Death of a Philosopher Prophet
Albert Camus is the one person we’re covering today who is famous for matters other than his death. Camus (pronounced Ca-MOO) was a philosopher of absurdism and won a Nobel Prize in Literature. You might have heard this quote of his: “The only way to deal with an unfree world is to become so absolutely free that your very existence is an act of rebellion.” Right now, though, we’re mostly concerned with this other quote of his: “I know nothing more stupid than to die in an automobile accident.”
Camus, as you savvy readers immediately guessed, died in an automobile accident, which we wouldn’t call stupid ourselves, but who are we to question Camus’ own assessment? It was January of 1960, and he was just coming off a New Year’s holiday. He, his wife and his daughter were all due to return to Paris by train, and Camus died with his train ticket in his pocket. Rather than board the train like his family did, he decided late to cover those 500 miles through a road trip with a buddy.
via Wiki Commons
When police found the crashed car, the speedometer was stuck at 100 miles per hour. The car was the fastest available in France, and the public concluded he’d taken this trip to test what this crazy engine could do. Later investigations showed the car had been traveling at a normal speed when a tire burst, and the speedometer shifted during the crash. The real motive behind the road trip? Trains don’t serve great food, and Camus wanted a chance to stop at several French restaurants.
So, he died, but at least his stomach was full of frog’s legs and snails. That’s not us making fun of the French — those were the specialties served by the specific restaurants he visited.
The Self-Declaration of the Boiled Man
If you visit Yellowstone Park, do not venture off the walkways to explore the hot springs on foot. The ground may collapse and drop you in. The water, a hair below boiling point, is a lot hotter than the sort of hot springs that are fun to soak in. Worse than that is the acid. The park has a few stories of people who fell in accidentally and suffered the consequences. It also has one story from back in 1981 of someone who jumped in headfirst.

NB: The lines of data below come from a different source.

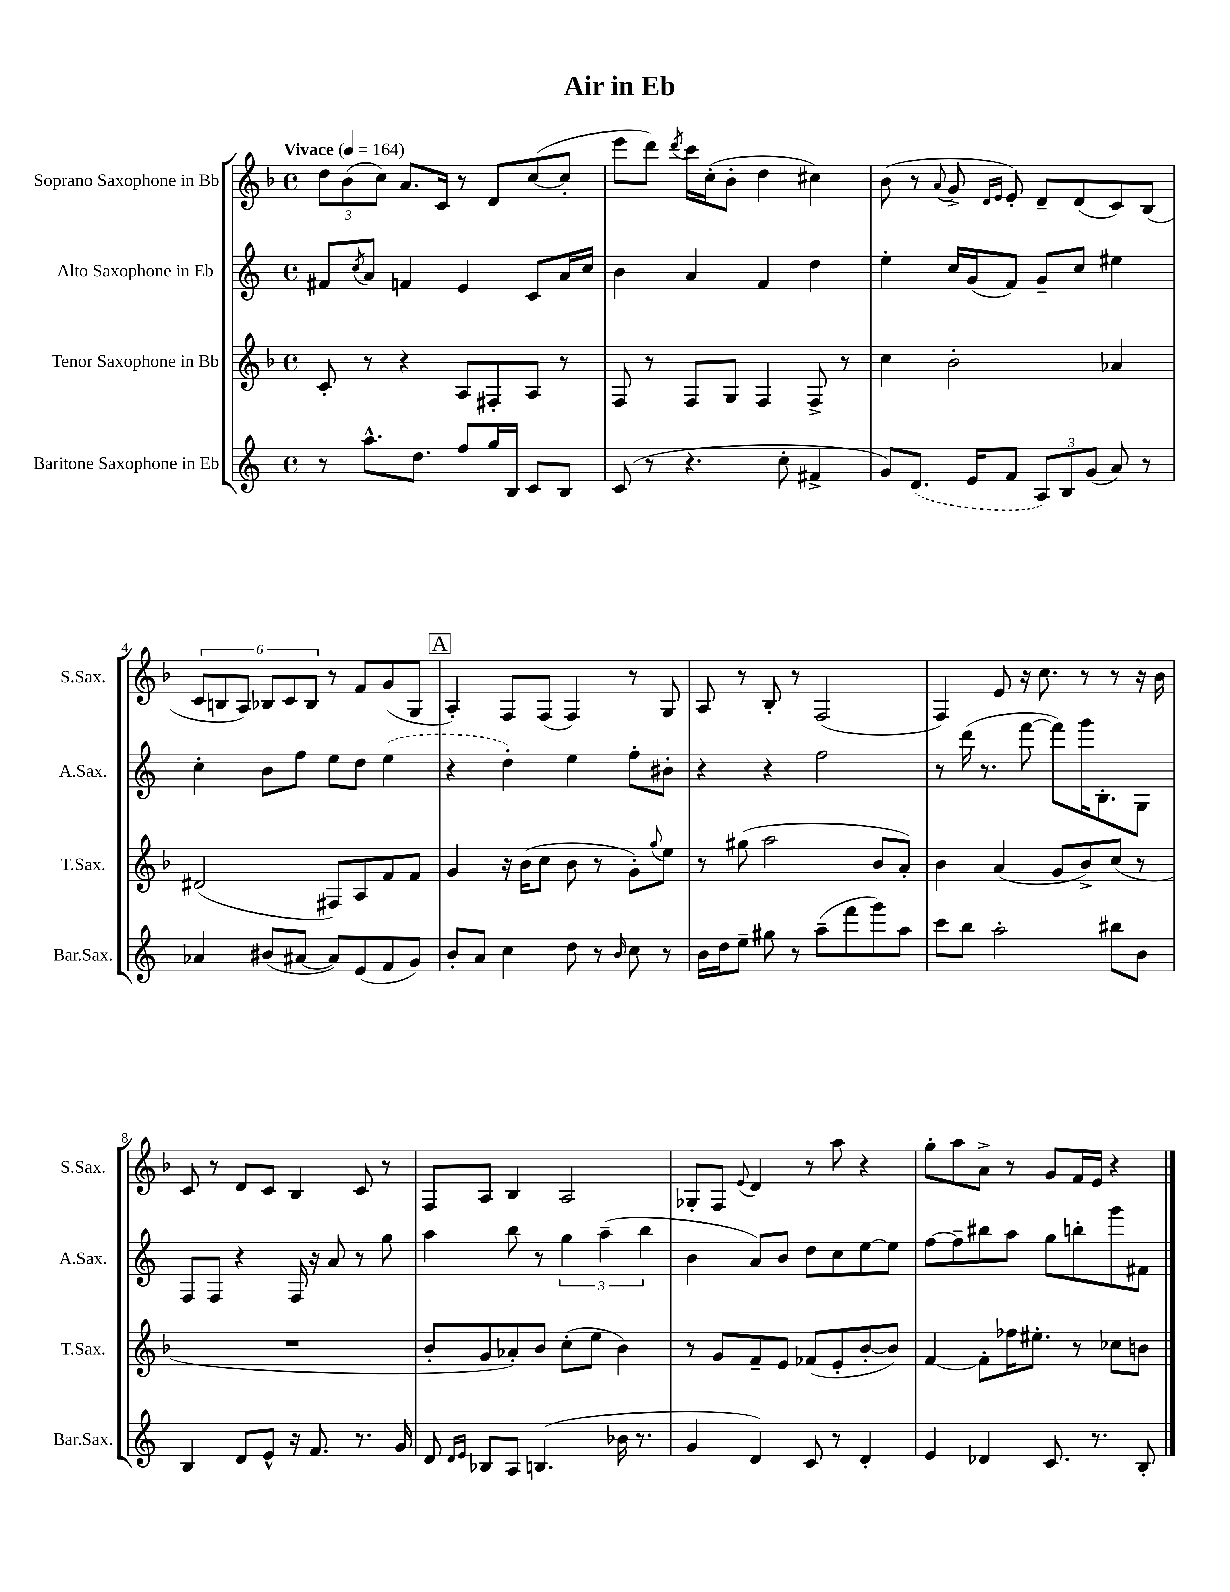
\header { title = "Air in Eb" }
<<
\new StaffGroup <<
\new Staff = "s0" \with { instrumentName = "Soprano Saxophone in Bb" shortInstrumentName = "S.Sax." } {
    \clef treble \key f \major \defaultTimeSignature \time 4/4 \tempo "Vivace" 4 = 164
    \tuplet 3/2 { d''8 bes'8( c''8) } a'8. c'16 r8 d'8 c''8~( c''8-. |
    e'''8 d'''8) \acciaccatura { d'''8 } c'''16 c''16-.( bes'8-. d''4 cis''4) |
    bes'8( r8 \appoggiatura { a'8 } g'8-> \grace { d'16 e'16 } e'8-.) d'8-- d'8( c'8) bes8( |
    \tuplet 6/4 { c'8 b8 a8) bes8 c'8 bes8 } r8 f'8 g'8( g8 |
    \mark \markup { \box "A" } a4-.) f8 f8( f4) r8 g8 |
    a8 r8 bes8-. r8 f2( |
    f4) e'8 r16 c''8. r8 r8 r16 bes'16 |
    c'8 r8 d'8 c'8 bes4 c'8 r8 |
    f8 a8 bes4 a2 |
    ges8-. f8 \appoggiatura { e'8 } d'4 r8 a''8 r4 |
    g''8-. a''8 a'8-> r8 g'8 f'16 e'16 r4 \bar "|." |
}
\new Staff = "s1" \with { instrumentName = "Alto Saxophone in Eb" shortInstrumentName = "A.Sax." } {
    \clef treble \key c \major \defaultTimeSignature \time 4/4
    fis'8 \acciaccatura { c''8 } a'8 f'4 e'4 c'8 a'16 c''16 |
    b'4 a'4 f'4 d''4 |
    e''4-. c''16 g'16( f'8) g'8-- c''8 eis''4 |
    c''4-. b'8 f''8 e''8 d''8 \once \slurDashed e''4( |
    \mark \markup { \box "A" } r4 d''4-.) e''4 f''8-. bis'8-. |
    r4 r4 f''2 |
    r8 d'''16( r8. f'''8~ f'''8) g'''16 b8.-. g8 |
    f8 f8 r4 f16 r16 a'8 r8 g''8 |
    a''4 b''8 r8 \tuplet 3/2 { g''4 a''4--( b''4 } |
    b'4 a'8) b'8 d''8 c''8 e''8~ e''8 |
    f''8~ f''8-- bis''8 a''8 g''8 b''8-. g'''8 fis'8 \bar "|." |
}
\new Staff = "s2" \with { instrumentName = "Tenor Saxophone in Bb" shortInstrumentName = "T.Sax." } {
    \clef treble \key f \major \defaultTimeSignature \time 4/4
    c'8-. r8 r4 a8 fis8-. a8 r8 |
    f8 r8 f8 g8 f4 f8-> r8 |
    c''4 bes'2-. aes'4 |
    dis'2( fis8) a8 f'8 f'8 |
    \mark \markup { \box "A" } g'4 r16 bes'16( c''8 bes'8 r8 g'8-.) \appoggiatura { g''8 } e''8 |
    r8 gis''8( a''2 bes'8 a'8-.) |
    bes'4 a'4( g'8 bes'8->) c''8( r8 |
    R1 |
    bes'8-. g'8 aes'8-.) bes'8 c''8-.( e''8 bes'4) |
    r8 g'8 f'8-- e'8 fes'8( e'8-. bes'8~-. bes'8) |
    f'4~ f'8-. fes''16 eis''8.-. r8 ces''8 b'8 \bar "|." |
}
\new Staff = "s3" \with { instrumentName = "Baritone Saxophone in Eb" shortInstrumentName = "Bar.Sax." } {
    \clef treble \key c \major \defaultTimeSignature \time 4/4
    r8 a''8.-^ d''8. f''8 g''16 b16 c'8 b8 |
    c'8( r8 r4. c''8-. fis'4-> |
    g'8) \once \slurDashed d'8.( e'16 f'8 \tuplet 3/2 { a8) b8 g'8( } a'8) r8 |
    aes'4 bis'8( ais'8~ ais'8) e'8( f'8 g'8) |
    \mark \markup { \box "A" } b'8-. a'8 c''4 d''8 r8 \grace { b'16 } c''8 r8 |
    b'16 d''16 e''8-- gis''8 r8 a''8--( f'''8 g'''8) a''8 |
    c'''8 b''8 a''2-. bis''8 b'8 |
    b4 d'8 e'8-^ r16 f'8. r8. g'16 |
    d'8 \grace { d'16 e'16 } bes8 a8 b4.( bes'16 r8. |
    g'4 d'4) c'8 r8 d'4-. |
    e'4 des'4 c'8. r8. b8-. \bar "|." |
}
>>
>>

He had a reason. He was jumping in to rescue his huge dog, Moosie. Moosie dove in first, against the warnings written on several signs, because Moosie was illiterate. Rescue wasn’t a very good reason for 24-year-old David Kirwan to jump in after him, though. He stood no shot at successfully retrieving Moosie from the acid. Despite Kirwan’s intervention, Moosie fully dissolved. The dog’s body was reduced to oils, which people later saw contribute to small eruptions in the pool.
“That was stupid,” said Kirwan, after a friend gave him a hand and pulled him out (the friend took some risk in the process but knew better than to jump in himself, which would have killed them both). “How bad am I? That was a stupid thing I did.” He was quite bad. His eyes were white, as he was now blind. Someone now yanked off one of his shoes (because hey, free shoes), and it peeled off all the skin of his foot along with it. Both his hands fully degloved as well, leaving hand-shaped envelopes of skin on the ground.
At the clinic, they pumped IV fluids in him but there wasn’t have much hope. By the next day, he was dead. Don’t feel too bad, Kirwan. You did what you did out of love. We bet your dog would have done the same for you, given the chance. Though, that’s because your dog was stupid.